Monday, 14 February 2011

Auto tune

It's Valentine's day and I've been ensconced in a dark recording studio all day. I'm absolutely shattered. I was up in the night, once again worrying about things. I'm sure the phase will pass, but the tendency is currently for me to fall asleep and then wake up again at about 2am, needing the loo, with half a tonne of questions darting about in my head like martians in a an elaborate game of Space Invaders. After a period of tossing and turning, I'm forced to get up, play with the rats, and make lists. Classic anxiety-driven insomnia.

Today's been very pleasant in terms of the weather, which is often the case on Valentine's Day. I remember people swimming in the sea one year. 

The studio session went well, although auto-tune has had to become our best friend! There are one or two dodgy vocals going on, which we've had to tweak a little bit. Fortunately, the vocoder sound was very in vogue in the early 1980s, so if people sound a little bit robot-like in places, more often than not it's a choice on out part. Very occasionally it's because we didn't have an alternative, but you'd have to ply me with a lot of whiskey before I admit which performers needed the most tidying up! 

Everywhere I look, I see men holding roses. What a relief romance isn't dead... But what about the other 364 days of the year? Nathan and I, great veterans of Valentine's Day, are opting for a pizza in front of the telly. 

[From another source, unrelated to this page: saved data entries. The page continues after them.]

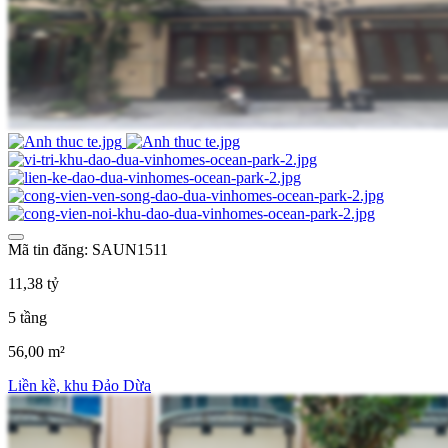
Mã tin đăng: SAUN1511
11,38 tỷ
5 tầng
56,00 m²
Liền kề, khu Đảo Dừa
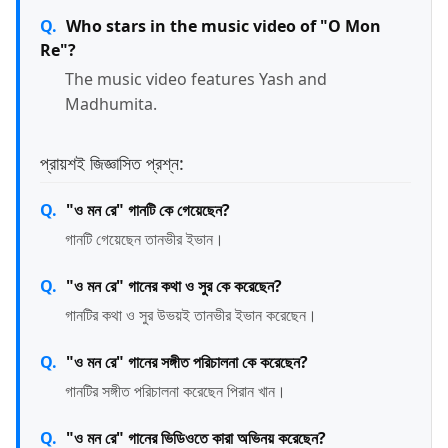
Who stars in the music video of "O Mon
Re"?
The music video features Yash and
Madhumita.
প্রায়শই জিজ্ঞাসিত প্রশ্ন:
"ও মন রে" গানটি কে গেয়েছেন?
গানটি গেয়েছেন তানভীর ইভান।
"ও মন রে" গানের কথা ও সুর কে করেছেন?
গানটির কথা ও সুর উভয়ই তানভীর ইভান করেছেন।
"ও মন রে" গানের সঙ্গীত পরিচালনা কে করেছেন?
গানটির সঙ্গীত পরিচালনা করেছেন পিরান খান।
"ও মন রে" গানের ভিডিওতে কারা অভিনয় করেছেন?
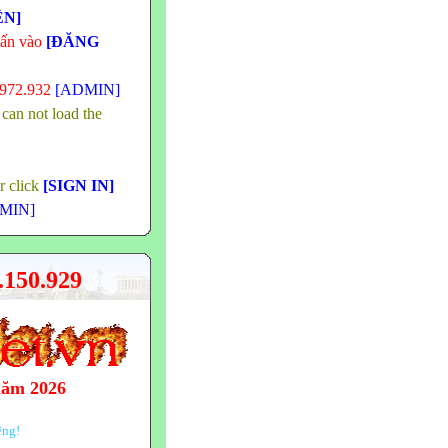
ÊN]
hấn vào
[ĐĂNG
.972.932
[ADMIN]
 can not load the
or click
[SIGN IN]
MIN]
150.929
năm 2026
ệng!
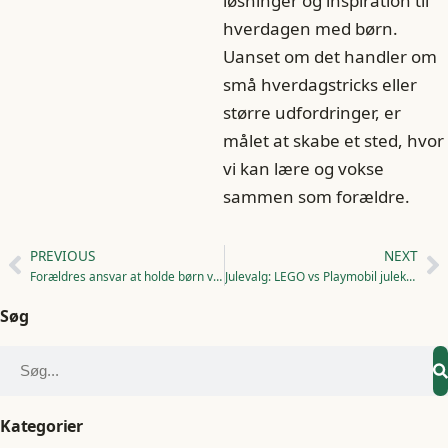
løsninger og inspiration til
hverdagen med børn.
Uanset om det handler om
små hverdagstricks eller
større udfordringer, er
målet at skabe et sted, hvor
vi kan lære og vokse
sammen som forældre.
PREVIOUS
NEXT
Forældres ansvar at holde børn væk fra farlige væsker
Julevalg: LEGO vs Playmobil julekalender
Søg
Kategorier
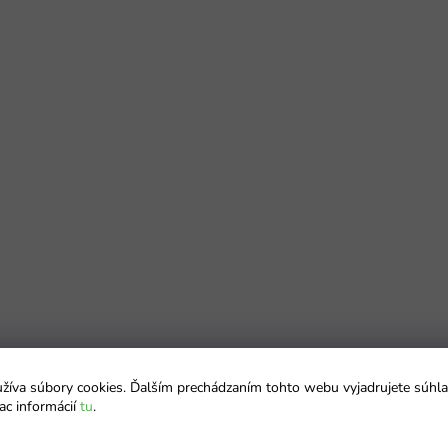
íva súbory cookies. Ďalším prechádzaním tohto webu vyjadrujete súhla
ac informácií
tu
.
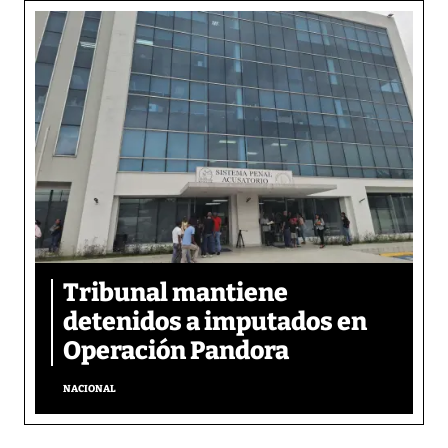
Tribunal mantiene
detenidos a imputados en
Operación Pandora
NACIONAL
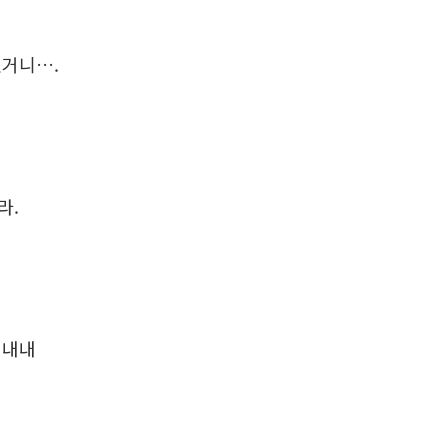
었거니….
라.
 내내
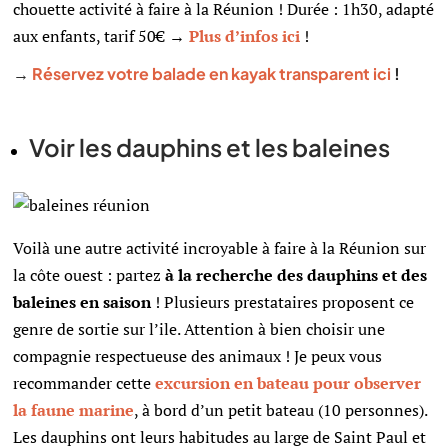
chouette activité à faire à la Réunion ! Durée : 1h30, adapté
aux enfants, tarif 50€
→
Plus d’infos ici
!
→
Réservez votre balade en kayak transparent ici
!
Voir les dauphins et les baleines
Voilà une autre activité incroyable à faire à la Réunion sur
la côte ouest : partez
à la recherche des dauphins et des
baleines
en saison
!
Plusieurs prestataires proposent ce
genre de sortie sur l’ile. Attention à bien choisir une
compagnie respectueuse des animaux ! Je peux vous
recommander cette
excursion en bateau pour observer
la faune marine
, à bord d’un petit bateau (10 personnes).
Les dauphins ont leurs habitudes au large de Saint Paul et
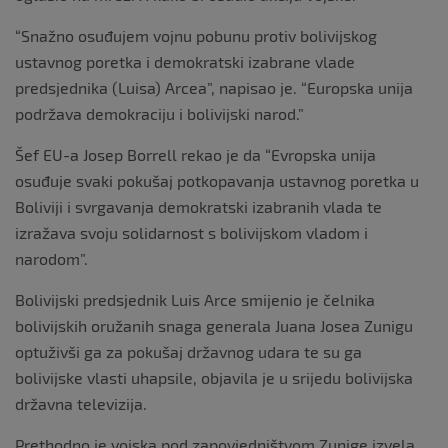
“Snažno osuđujem vojnu pobunu protiv bolivijskog
ustavnog poretka i demokratski izabrane vlade
predsjednika (Luisa) Arcea”, napisao je. “Europska unija
podržava demokraciju i bolivijski narod.”
Šef EU-a Josep Borrell rekao je da “Evropska unija
osuđuje svaki pokušaj potkopavanja ustavnog poretka u
Boliviji i svrgavanja demokratski izabranih vlada te
izražava svoju solidarnost s bolivijskom vladom i
narodom”.
Bolivijski predsjednik Luis Arce smijenio je čelnika
bolivijskih oružanih snaga generala Juana Josea Zunigu
optuživši ga za pokušaj državnog udara te su ga
bolivijske vlasti uhapsile, objavila je u srijedu bolivijska
državna televizija.
Prethodno je vojska pod zapovjedništvom Zunige izvela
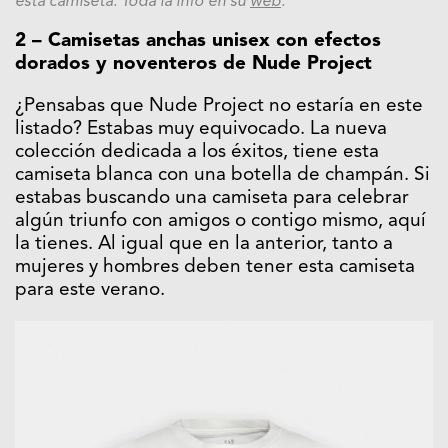
esta camiseta. Toda la info en su
web
.
2 – Camisetas anchas unisex con efectos
dorados y noventeros de Nude Project
¿Pensabas que Nude Project no estaría en este
listado? Estabas muy equivocado. La nueva
colección dedicada a los éxitos, tiene esta
camiseta blanca con una botella de champán. Si
estabas buscando una camiseta para celebrar
algún triunfo con amigos o contigo mismo, aquí
la tienes. Al igual que en la anterior, tanto a
mujeres y hombres deben tener esta camiseta
para este verano.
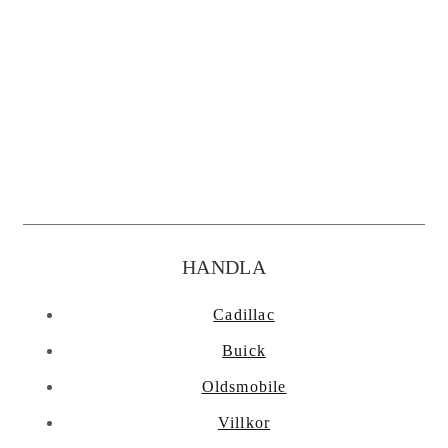
Besöksadress:
Renshogen 6
452 97 Strömstad
Bolagsregistrerad adress:
Renshogen 6
452 97 Strömstad
HANDLA
Cadillac
Buick
Oldsmobile
Villkor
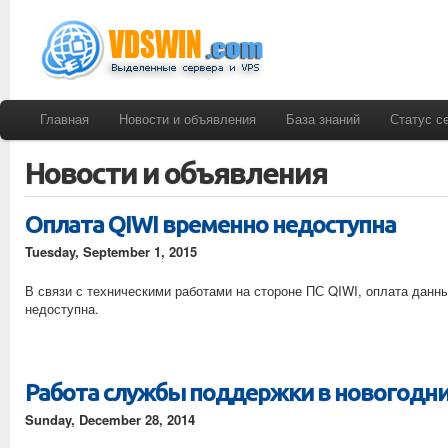
Главная
Новости и объявления
База знаний
Статус с
Новости и объявления
Оплата QIWI временно недоступна
Tuesday, September 1, 2015
В связи с техническими работами на стороне ПС QIWI, оплата дан
недоступна.
Работа службы поддержки в новогодни
Sunday, December 28, 2014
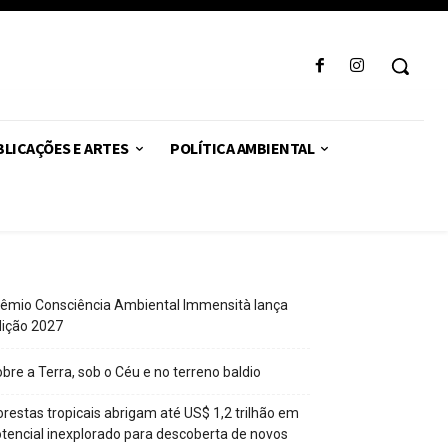
LICAÇÕES E ARTES
POLÍTICA AMBIENTAL
êmio Consciência Ambiental Immensità lança
dição 2027
bre a Terra, sob o Céu e no terreno baldio
orestas tropicais abrigam até US$ 1,2 trilhão em
tencial inexplorado para descoberta de novos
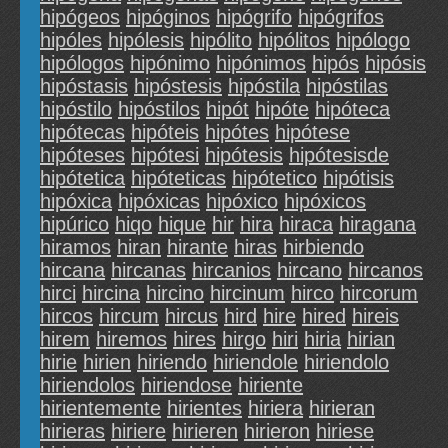
hipógeos
hipóginos
hipógrifo
hipógrifos
hipóles
hipólesis
hipólito
hipólitos
hipólogo
hipólogos
hipónimo
hipónimos
hipós
hipósis
hipóstasis
hipóstesis
hipóstila
hipóstilas
hipóstilo
hipóstilos
hipót
hipóte
hipóteca
hipótecas
hipóteis
hipótes
hipótese
hipóteses
hipótesi
hipótesis
hipótesisde
hipótetica
hipóteticas
hipótetico
hipótisis
hipóxica
hipóxicas
hipóxico
hipóxicos
hipúrico
hiqo
hique
hir
hira
hiraca
hiragana
hiramos
hiran
hirante
hiras
hirbiendo
hircana
hircanas
hircanios
hircano
hircanos
hirci
hircina
hircino
hircinum
hirco
hircorum
hircos
hircum
hircus
hird
hire
hired
hireis
hirem
hiremos
hires
hirgo
hiri
hiria
hirian
hirie
hirien
hiriendo
hiriendole
hiriendolo
hiriendolos
hiriendose
hiriente
hirientemente
hirientes
hiriera
hirieran
hirieras
hiriere
hirieren
hirieron
hiriese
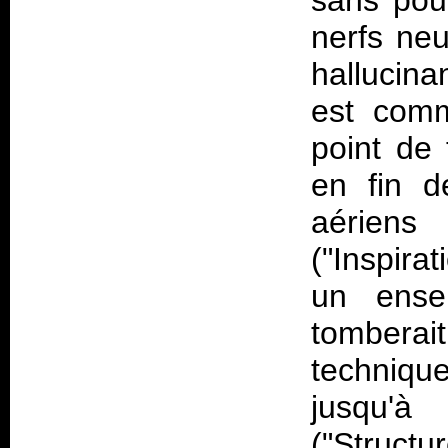
sans pou
nerfs neu
hallucina
est comm
point de
en fin d
aérien
("Inspira
un ense
tombera
techniq
jusqu'à 
("Struct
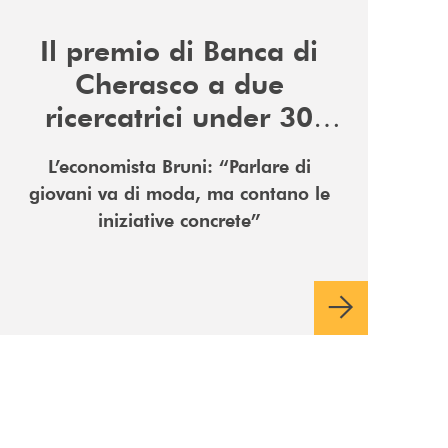
Il premio di Banca di
Cherasco a due
ricercatrici under 30
nell’Economia civile
L’economista Bruni: “Parlare di
giovani va di moda, ma contano le
iniziative concrete”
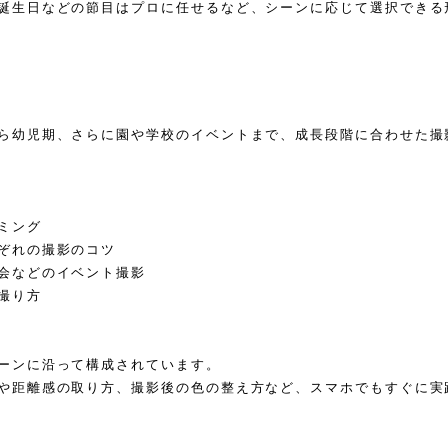
誕生日などの節目はプロに任せるなど、シーンに応じて選択できる
】
ら幼児期、さらに園や学校のイベントまで、成長段階に合わせた撮
ミング
ぞれの撮影のコツ
会などのイベント撮影
撮り方
A
ーンに沿って構成されています。
や距離感の取り方、撮影後の色の整え方など、スマホでもすぐに実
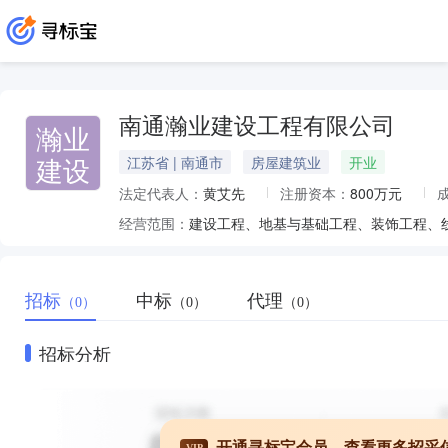
南通瀚业建设工程有限公司
瀚业
建设
江苏省 | 南通市
房屋建筑业
开业
法定代表人：
黄艾先
注册资本：
800万元
经营范围：
招标
中标
代理
（0）
（0）
（0）
招标分析
开通寻标宝会员，查看更多招采
VIP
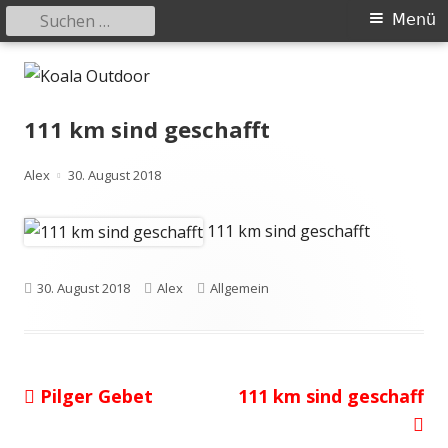
Suchen
Primäres
Menü
nach:
Menü
Springe
Koala Outdoor
Hier ist eine Übersicht meiner Wander- und Trekkingtouren
zum
Inhalt
111 km sind geschafft
Autor
Veröffentlicht
Alex
30. August 2018
am
111 km sind geschafft
Veröffentlicht
Autor
Kategorien
30. August 2018
Alex
Allgemein
am
Vorheriger
Nächster
Pilger Gebet
111 km sind geschaff
Beitragsnavigation
Beitrag:
Beitrag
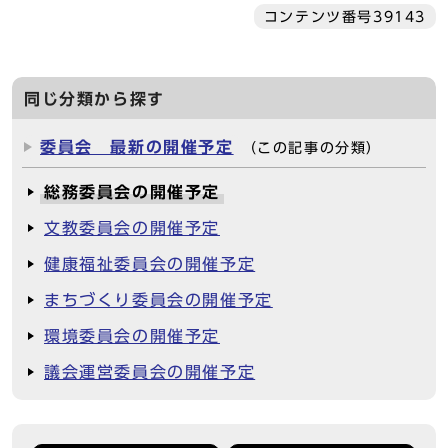
コンテンツ番号39143
同じ分類から探す
委員会 最新の開催予定
（この記事の分類）
総務委員会の開催予定
文教委員会の開催予定
健康福祉委員会の開催予定
まちづくり委員会の開催予定
環境委員会の開催予定
議会運営委員会の開催予定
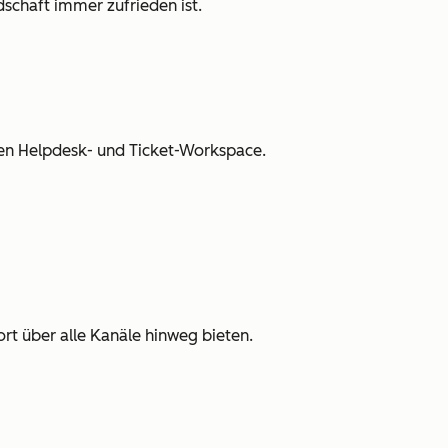
schaft immer zufrieden ist.
en Helpdesk- und Ticket-Workspace.
rt über alle Kanäle hinweg bieten.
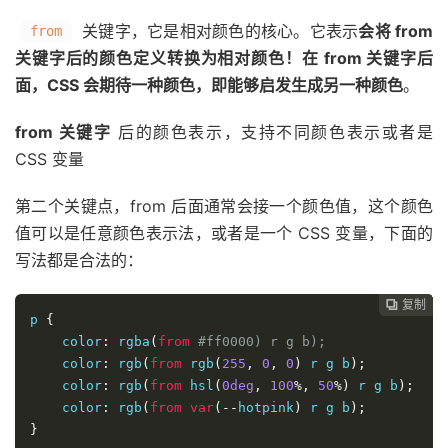
关键字，它是相对颜色的核心。它表示
会将 from
from
关键字后的颜色定义转换为相对颜色！在 from 关键字后
面，CSS 会期待一种颜色，即能够启发生成另一种颜色
。
from 关键字
后的颜色表示，支持不同颜色表示或者是
CSS 变量
第二个关键点，from 后面通常会接一个颜色值，这个颜色
值可以是任意颜色表示法，或者是一个 CSS 变量，下面的
写法都是合法的：
复制
复制
复制
复制
复制
复制
复制
复制
复制









p 
{
    color
:
 rgba
(
from
#ff0000) r g b);
    color
:
 rgb
(
from
 rgb
(
255
,
0
,
0
)
 r g b
);
    color
:
 rgb
(
from
 hsl
(
0deg
,
100
%,
50
%)
 r g b
);
    color
:
 rgb
(
from
var
(--
hotpink
)
 r g b
);
}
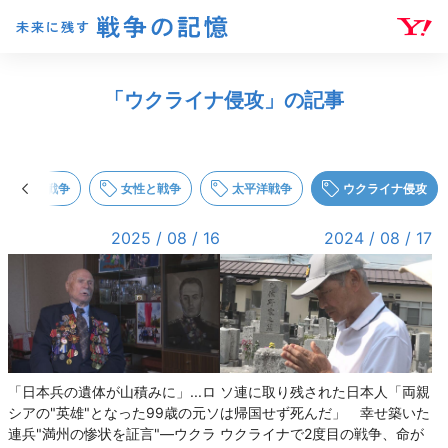
未来に残す 戦争の記憶
「ウクライナ侵攻」の記事
子どもと戦争
女性と戦争
太平洋戦争
ウクライナ侵攻
2025 / 08 / 16
2024 / 08 / 17
「日本兵の遺体が山積みに」...ロ
ソ連に取り残された日本人「両親
シアの"英雄"となった99歳の元ソ
は帰国せず死んだ」 幸せ築いた
連兵"満州の惨状を証言"―ウクラ
ウクライナで2度目の戦争、命が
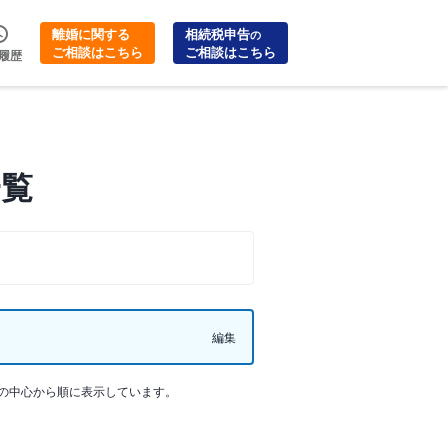
離婚に関する
相続税申告
の
ご相談はこちら
ご相談はこちら
履歴
一覧
編集
の中心から順に表示しています。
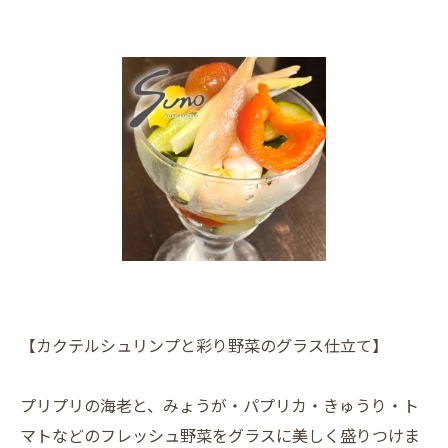
【カクテルシュリンプと彩り野菜のグラス仕立て】
プリプリの海老と、みょうが・パプリカ・きゅうり・ト
マトなどのフレッシュ野菜をグラスに美しく盛りつけま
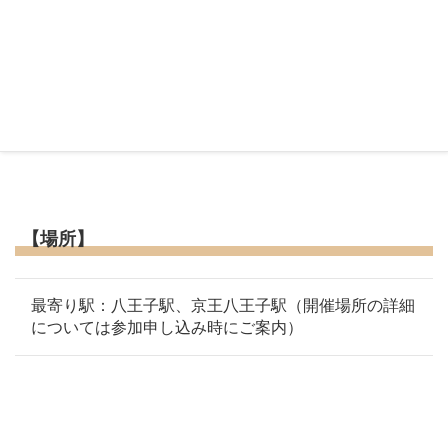
令和3年2月26日（金）19時30分～21時30分
令和3年2月28日（日）
18時30分～
20時00分
【時間変
更】
【場所】
最寄り駅：八王子駅、京王八王子駅（開催場所の詳細
については参加申し込み時にご案内）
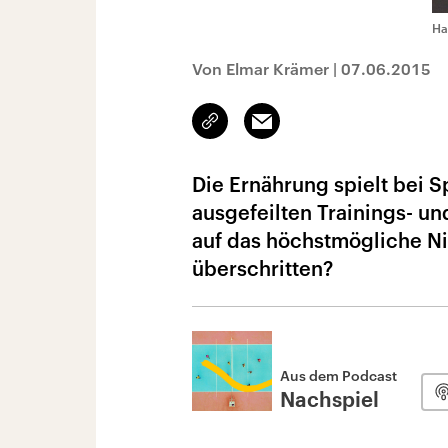
Ha
Von Elmar Krämer
|
07.06.2015
Link
Email
kopieren/teilen
Die Ernährung spielt bei 
ausgefeilten Trainings- un
auf das höchstmögliche N
überschritten?
Aus dem Podcast
Nachspiel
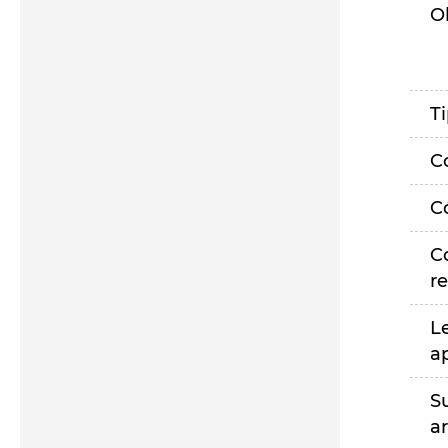
O
T
C
C
C
r
L
a
S
a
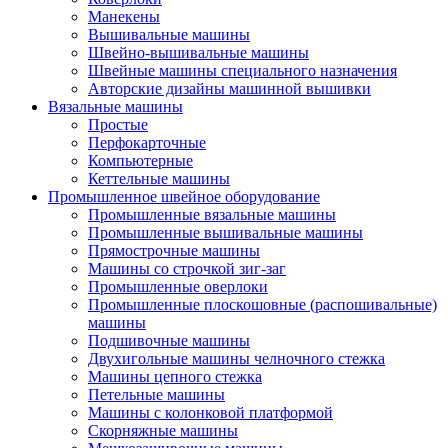
Манекены
Вышивальные машины
Швейно-вышивальные машины
Швейные машины специального назначения
Авторские дизайны машинной вышивки
Вязальные машины
Простые
Перфокарточные
Компьютерные
Кеттельные машины
Промышленное швейное оборудование
Промышленные вязальные машины
Промышленные вышивальные машины
Прямострочные машины
Машины со строчкой зиг-заг
Промышленные оверлоки
Промышленные плоскошовные (распошивальные)
машины
Подшивочные машины
Двухигольные машины челночного стежка
Машины цепного стежка
Петельные машины
Машины с колонковой платформой
Cкорняжные машины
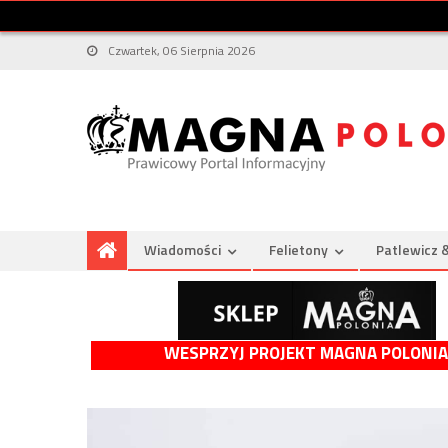
Czwartek, 06 Sierpnia 2026
Wiadomości
Felietony
Patlewicz 
WESPRZYJ PROJEKT MAGNA POLONIA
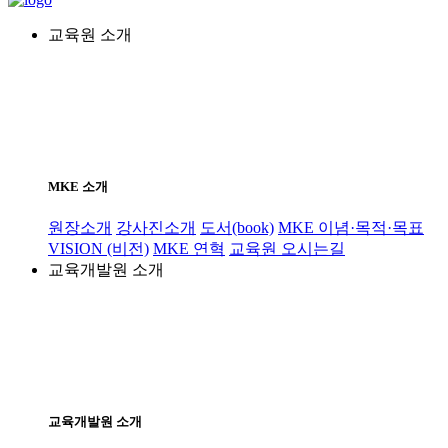
교육원 소개
MKE 소개
원장소개
강사진소개
도서(book)
MKE 이념·목적·목표
VISION (비전)
MKE 연혁
교육원 오시는길
교육개발원 소개
교육개발원 소개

Valentine's Day 1661 was a mirth-filled occasion. The women in Pepys' world had chosen their Valentines the previous evening, so now it was the turn of the men. 

Tradition stated that the first person a man saw of the opposite sex would immediately become the favoured one, so a great deal of planning went into manufacturing a suitable "chance" encounter. Pepys, whose wife you'll remember, had very loyally chosen him as her Valentine, was up with the lark banging on the door of Sir William Batten's house in a bid to select Sir William's daughter as his. Batten headed over to Pepys Towers and kindly chose Elizabeth. A great deal of fun, we're assured, was had by all. I'm sure Sir William's daughter didn't escape without receiving at least one harmless kiss. 

Everyone laughed particularly hard when Sir William's negro servant, Mingo, pretended to be a woman. Hilarious! Black AND camp! It probably made a welcome change from being beaten with a stick!

Lunch took place on a ship moored at Woolwich; the first which Elizabeth had ever visited. Conversation revolved around the King and rumours that he'd chosen the (un)lucky lady who was going to become his Queen. Take a 12-year old, I say... And make sure she doesn't speak a word of English!